Recently, I was invited to give a workshop on what I call the Ur-Bradel, the German Pappband structure that over the course of the centuries morphed into various flavors, often national, and of which all seem to have slightly different understandings. I won't get into those here, but in that structure, if the book was sewn on recessed cords, those cords were frayed out, paste was applied (often hide glue was applied to the guard (Ansetzfalz)), and then they were fanned out smoothly. The benefit was that this process resulted in sewing supports that were almost invisible under the endpapers when the book was done. That was the theory, because the extent to which the cords were frayed and fanned out varied by skill or time pressure.

The image below is from a cutaway model I making of one of these Ur-Bradels, ca 1800 and shows the cords frayed out and put down on the guard. The next step would be to attach the spine piece to the guard, then the boards, but I digress.

Fritz Otto did ok... Not atypical.

In the past I would have just teased the fibers of the cord apart with a needle then run them over a not to sharp paper/standard bookbinders' knife blade. Then I thought, perhaps Jeff Peachey could make me one. I sent him the image above and after a good bit of back and forth he sent me two prototypes to test out.

Fritz Otto showing off the two fray shield prototypes.
The shape is different from the one in German manuals... Will it matter?

Another view.

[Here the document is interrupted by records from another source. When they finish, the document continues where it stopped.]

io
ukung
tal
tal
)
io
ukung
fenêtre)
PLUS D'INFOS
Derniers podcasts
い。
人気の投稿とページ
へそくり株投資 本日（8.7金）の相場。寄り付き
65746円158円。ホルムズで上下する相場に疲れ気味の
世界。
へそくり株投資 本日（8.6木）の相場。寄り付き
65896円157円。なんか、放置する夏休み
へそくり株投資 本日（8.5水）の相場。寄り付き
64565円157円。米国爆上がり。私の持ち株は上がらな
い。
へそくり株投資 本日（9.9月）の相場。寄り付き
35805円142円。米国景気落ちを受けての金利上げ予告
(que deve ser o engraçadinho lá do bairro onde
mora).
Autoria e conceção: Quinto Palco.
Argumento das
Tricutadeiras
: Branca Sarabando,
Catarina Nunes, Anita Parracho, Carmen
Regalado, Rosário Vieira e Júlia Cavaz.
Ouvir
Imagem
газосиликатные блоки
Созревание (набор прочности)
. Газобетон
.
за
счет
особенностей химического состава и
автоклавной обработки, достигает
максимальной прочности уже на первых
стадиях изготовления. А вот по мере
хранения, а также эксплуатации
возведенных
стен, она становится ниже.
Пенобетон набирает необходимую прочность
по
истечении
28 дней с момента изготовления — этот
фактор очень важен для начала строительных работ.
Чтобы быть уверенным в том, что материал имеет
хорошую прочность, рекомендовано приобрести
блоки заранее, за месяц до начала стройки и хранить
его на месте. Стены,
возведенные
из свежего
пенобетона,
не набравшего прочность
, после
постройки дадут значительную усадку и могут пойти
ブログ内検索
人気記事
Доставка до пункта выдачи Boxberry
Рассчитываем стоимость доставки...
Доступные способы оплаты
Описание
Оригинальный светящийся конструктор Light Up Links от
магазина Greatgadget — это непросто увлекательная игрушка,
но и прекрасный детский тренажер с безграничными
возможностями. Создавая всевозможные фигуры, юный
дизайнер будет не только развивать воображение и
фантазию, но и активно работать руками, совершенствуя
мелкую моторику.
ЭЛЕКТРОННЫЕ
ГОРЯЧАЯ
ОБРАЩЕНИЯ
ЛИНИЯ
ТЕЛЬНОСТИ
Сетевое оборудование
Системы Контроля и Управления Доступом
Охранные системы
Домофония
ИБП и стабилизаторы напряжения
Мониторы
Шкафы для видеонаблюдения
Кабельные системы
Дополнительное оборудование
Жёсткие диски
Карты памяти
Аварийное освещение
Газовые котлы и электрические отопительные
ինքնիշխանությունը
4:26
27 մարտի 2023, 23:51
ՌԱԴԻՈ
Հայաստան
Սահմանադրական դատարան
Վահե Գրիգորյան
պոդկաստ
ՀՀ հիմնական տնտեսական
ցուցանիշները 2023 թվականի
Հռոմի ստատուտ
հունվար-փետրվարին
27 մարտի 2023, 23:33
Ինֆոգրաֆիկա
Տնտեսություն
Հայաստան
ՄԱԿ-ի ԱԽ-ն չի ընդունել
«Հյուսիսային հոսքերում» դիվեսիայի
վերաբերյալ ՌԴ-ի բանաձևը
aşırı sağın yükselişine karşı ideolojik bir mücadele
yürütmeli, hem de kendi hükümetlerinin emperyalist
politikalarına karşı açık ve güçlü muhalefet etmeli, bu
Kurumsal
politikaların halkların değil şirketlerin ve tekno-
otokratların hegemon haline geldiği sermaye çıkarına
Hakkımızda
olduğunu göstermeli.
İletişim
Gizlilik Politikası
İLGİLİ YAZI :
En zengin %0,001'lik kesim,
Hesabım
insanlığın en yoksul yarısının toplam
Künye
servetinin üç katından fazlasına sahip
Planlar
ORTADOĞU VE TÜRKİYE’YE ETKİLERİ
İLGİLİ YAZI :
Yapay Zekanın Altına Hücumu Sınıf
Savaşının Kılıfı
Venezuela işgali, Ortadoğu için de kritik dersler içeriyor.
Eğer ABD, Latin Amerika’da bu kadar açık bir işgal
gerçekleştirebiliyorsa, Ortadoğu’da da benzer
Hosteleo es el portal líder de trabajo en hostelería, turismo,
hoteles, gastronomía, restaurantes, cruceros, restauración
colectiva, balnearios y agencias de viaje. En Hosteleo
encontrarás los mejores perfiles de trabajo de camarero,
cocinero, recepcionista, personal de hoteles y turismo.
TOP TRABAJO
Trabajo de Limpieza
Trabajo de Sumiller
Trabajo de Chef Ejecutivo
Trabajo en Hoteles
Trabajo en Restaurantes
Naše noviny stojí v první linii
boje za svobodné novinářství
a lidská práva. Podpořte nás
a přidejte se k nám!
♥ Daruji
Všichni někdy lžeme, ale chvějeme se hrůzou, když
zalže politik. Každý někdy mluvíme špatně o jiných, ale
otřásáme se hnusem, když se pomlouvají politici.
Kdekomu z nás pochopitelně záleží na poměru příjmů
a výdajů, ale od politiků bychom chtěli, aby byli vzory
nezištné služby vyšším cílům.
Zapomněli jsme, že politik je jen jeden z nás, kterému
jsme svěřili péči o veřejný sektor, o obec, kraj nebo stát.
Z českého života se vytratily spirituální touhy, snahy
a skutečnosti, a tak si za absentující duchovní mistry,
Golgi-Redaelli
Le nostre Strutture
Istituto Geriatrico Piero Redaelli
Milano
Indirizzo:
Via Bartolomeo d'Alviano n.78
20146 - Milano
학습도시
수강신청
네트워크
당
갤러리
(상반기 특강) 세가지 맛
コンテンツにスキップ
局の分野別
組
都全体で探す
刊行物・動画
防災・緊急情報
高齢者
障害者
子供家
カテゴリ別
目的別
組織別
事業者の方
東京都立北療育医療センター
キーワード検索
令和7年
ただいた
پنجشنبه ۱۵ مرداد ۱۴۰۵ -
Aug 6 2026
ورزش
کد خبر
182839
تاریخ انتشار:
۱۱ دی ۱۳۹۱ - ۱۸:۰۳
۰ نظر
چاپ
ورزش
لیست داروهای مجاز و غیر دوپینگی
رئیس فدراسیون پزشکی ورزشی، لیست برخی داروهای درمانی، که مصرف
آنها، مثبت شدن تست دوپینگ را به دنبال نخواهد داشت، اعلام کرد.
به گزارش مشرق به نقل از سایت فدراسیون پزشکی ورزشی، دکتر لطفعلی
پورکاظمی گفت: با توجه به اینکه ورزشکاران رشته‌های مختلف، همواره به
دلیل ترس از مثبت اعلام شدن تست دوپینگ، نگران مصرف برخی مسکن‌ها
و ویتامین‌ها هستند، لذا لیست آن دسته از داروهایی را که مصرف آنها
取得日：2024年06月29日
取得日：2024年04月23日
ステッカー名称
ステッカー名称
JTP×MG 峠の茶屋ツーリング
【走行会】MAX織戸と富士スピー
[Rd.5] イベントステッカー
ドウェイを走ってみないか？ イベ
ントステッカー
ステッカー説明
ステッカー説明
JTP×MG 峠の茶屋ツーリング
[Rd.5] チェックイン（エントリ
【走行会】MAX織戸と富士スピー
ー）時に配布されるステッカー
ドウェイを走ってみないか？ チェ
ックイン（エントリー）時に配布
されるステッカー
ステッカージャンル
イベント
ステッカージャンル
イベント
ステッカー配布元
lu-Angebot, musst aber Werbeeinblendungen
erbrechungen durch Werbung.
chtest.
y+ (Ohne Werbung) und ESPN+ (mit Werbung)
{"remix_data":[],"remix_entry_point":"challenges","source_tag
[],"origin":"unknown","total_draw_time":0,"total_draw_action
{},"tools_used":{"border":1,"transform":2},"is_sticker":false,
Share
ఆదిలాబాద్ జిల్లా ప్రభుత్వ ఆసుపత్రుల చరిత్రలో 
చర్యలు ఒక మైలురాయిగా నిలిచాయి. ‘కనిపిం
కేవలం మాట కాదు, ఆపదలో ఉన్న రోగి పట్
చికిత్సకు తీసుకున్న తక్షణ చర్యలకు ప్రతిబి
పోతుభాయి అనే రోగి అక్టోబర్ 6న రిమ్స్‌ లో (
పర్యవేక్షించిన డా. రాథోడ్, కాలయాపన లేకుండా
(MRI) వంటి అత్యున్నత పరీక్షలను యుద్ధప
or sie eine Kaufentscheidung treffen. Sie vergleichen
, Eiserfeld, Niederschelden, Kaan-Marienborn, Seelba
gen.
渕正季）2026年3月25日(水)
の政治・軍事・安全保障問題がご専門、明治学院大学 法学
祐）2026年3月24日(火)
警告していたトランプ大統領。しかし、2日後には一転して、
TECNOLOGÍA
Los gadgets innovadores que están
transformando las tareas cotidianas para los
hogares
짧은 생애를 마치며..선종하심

The dimensions of the bottom one were what I asked for,
with a heavier steel used. The top, Jeff's reinterpretation.

In the end, I really liked Jeff's reinterpretation more.
You can even order your own from him now!

After teasing the fibers of the cord apart, they are slipped into
the notch and a bookbinders' knife are used to finish and make
them silky smooth.

Below a video in which I try out both to see which I liked better. There is no sound or narration.

As a surprise, Jeff even made one for Fritz Otto. He loved trying it out. Worked great, and he's glad to have it in his tool box.

Holding his "right-sized" Aufschabeblech.

Fraying out the cords...

Brushing the hide glue onto the guard...

Fanning out the frayed out cords on the guard.